La Croix : Quel est le modèle que Daech propose aux femmes musulmanes ? Et pourquoi séduit-il un nombre croissant d’entre elles ?
Hasna Hussein : La propagande officielle de Daech (magazines, vidéoclips ou anasheed, chants islamiques) montre la femme (de) djihadiste comme une « élue », « pieuse » et « modèle » de dévouement à son djihadiste d’époux, d’« endurance » aussi. Les femmes doivent obéir d’une manière absolue à leur mari, se contenter de leurs rôles d’épouse et de mère en se consacrant entièrement à l’éducation et l’élévation des « futurs-djihadistes ». Certaines femmes vont encore plus loin en appelant leurs homologues à accepter la polygamie, ou encore en « légitimant » l’esclavage sexuel. En outre, ce discours se caractérise par la « légitimation » du recours à la violence extrême.

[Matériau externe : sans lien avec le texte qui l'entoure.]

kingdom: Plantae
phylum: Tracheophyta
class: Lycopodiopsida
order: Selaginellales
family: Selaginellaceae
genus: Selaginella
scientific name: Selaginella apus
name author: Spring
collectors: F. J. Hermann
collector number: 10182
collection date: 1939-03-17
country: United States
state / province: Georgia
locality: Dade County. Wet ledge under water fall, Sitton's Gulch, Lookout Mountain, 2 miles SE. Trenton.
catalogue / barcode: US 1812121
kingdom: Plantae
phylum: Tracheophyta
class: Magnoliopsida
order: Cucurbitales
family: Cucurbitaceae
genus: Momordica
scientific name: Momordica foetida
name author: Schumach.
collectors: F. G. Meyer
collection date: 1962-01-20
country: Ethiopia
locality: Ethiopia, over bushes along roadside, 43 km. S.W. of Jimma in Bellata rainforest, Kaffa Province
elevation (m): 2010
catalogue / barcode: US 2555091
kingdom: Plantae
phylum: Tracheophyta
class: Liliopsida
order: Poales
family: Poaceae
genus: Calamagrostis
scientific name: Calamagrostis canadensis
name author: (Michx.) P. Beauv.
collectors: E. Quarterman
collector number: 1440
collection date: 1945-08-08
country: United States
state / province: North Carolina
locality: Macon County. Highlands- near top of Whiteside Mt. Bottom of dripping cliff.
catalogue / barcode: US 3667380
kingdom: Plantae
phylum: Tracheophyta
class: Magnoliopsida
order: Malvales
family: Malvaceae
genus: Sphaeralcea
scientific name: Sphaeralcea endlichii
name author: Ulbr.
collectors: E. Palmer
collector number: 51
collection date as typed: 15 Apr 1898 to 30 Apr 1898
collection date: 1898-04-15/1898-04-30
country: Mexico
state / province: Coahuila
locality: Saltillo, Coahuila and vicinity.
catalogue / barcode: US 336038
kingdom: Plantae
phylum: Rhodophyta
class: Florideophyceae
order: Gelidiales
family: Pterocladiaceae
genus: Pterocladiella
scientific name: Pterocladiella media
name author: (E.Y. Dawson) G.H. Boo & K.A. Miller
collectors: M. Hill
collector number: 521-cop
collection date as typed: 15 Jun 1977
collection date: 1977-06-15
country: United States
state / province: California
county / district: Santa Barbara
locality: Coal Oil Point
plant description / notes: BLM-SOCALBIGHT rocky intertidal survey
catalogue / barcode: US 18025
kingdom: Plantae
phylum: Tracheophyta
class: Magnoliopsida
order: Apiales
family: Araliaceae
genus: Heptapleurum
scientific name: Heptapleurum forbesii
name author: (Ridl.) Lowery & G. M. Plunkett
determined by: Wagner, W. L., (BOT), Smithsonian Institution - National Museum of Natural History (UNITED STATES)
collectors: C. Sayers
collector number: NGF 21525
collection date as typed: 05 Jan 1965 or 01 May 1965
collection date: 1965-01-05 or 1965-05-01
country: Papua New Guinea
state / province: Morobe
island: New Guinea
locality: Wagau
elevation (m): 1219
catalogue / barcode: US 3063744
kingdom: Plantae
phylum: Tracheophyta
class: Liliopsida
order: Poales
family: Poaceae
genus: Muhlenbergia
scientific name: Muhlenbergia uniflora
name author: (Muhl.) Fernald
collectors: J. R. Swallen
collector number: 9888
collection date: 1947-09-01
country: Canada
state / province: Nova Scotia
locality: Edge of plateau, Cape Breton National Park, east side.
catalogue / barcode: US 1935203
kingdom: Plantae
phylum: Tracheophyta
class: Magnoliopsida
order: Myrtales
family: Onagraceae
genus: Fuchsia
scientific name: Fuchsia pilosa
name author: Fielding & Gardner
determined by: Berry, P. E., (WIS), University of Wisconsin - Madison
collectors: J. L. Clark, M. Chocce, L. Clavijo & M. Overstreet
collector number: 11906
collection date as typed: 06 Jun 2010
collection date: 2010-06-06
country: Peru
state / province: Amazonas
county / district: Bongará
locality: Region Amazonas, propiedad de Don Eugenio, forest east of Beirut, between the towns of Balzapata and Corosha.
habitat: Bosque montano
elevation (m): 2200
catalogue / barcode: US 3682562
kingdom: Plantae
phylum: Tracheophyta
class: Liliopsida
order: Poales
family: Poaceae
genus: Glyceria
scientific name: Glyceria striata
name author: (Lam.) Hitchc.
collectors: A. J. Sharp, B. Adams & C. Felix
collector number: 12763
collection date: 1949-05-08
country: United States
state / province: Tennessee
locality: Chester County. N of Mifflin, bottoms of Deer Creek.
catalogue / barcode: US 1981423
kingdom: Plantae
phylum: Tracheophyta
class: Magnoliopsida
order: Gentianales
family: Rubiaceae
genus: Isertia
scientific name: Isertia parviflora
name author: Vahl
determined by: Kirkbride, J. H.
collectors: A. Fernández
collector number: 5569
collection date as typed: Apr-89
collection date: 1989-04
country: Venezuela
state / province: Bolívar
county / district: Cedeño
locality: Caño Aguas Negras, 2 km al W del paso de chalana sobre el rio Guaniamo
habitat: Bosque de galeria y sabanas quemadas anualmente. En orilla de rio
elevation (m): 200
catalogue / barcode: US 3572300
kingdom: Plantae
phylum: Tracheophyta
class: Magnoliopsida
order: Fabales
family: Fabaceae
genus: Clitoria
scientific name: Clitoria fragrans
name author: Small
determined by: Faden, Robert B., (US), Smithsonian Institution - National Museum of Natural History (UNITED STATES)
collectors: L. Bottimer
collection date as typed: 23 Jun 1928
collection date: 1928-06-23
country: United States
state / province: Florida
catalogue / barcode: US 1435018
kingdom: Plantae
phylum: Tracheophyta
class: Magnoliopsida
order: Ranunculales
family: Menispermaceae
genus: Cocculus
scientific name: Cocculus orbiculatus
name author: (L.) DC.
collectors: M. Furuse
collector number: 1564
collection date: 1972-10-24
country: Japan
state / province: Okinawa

Or, selon les dernières statistiques de l’Unité de Coordination de la lutte anti-terroriste (UCLAT), 30 % des personnes signalées comme radicalisées en 2016 sont des femmes, et un nombre significatif d’entre elles sont mineures. Comment des fillettes peuvent-elles être séduites par une idéologie à la fois meurtrière, sexiste et même misogyne ? Pourquoi des femmes souvent nées et élevées en France rejettent un système « égalitaire » où elles disposent de droits et protections ? C’est une question qui me préoccupe en tant que sociologue du genre dans les sociétés musulmanes. (…)
Cet islam ultra-rigoriste n’est-il pas censé ne s’intéresser qu’à la pureté et à la piété ?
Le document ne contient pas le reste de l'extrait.